For Traders and DeFi Users

Use the score as a first filter, not the final decision. A stablecoin scoring B might be acceptable for short-term yield farming but not for long-term holding. F-grade stablecoins should never be held.

For Protocols

If your protocol accepts multiple stablecoins as collateral, use TrustGrade scores to set dynamic loan-to-value ratios — higher LTV for A-grade coins, lower for B-grade, zero for D and F.

Conclusion

The data is unambiguous: collateralized stablecoins are safer than algorithmic ones. This isn’t a controversial opinion — it’s what the Bayesian math says when you feed it peg data, collateral composition, and depeg history.

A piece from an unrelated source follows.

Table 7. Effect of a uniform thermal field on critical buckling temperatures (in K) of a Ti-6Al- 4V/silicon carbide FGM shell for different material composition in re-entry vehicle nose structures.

USDC earns its A through transparent backing, excellent peg stability, and rapid recovery from the one significant depeg event. Algorithmic stablecoins earn their F through structural fragility — the stabilization mechanism itself becomes the attack vector.

When you see a TrustGrade score on a stablecoin, you’re seeing the output of months of onchain data, processed through a methodology that doesn’t care about marketing, team reputation, or community sentiment. Just the numbers.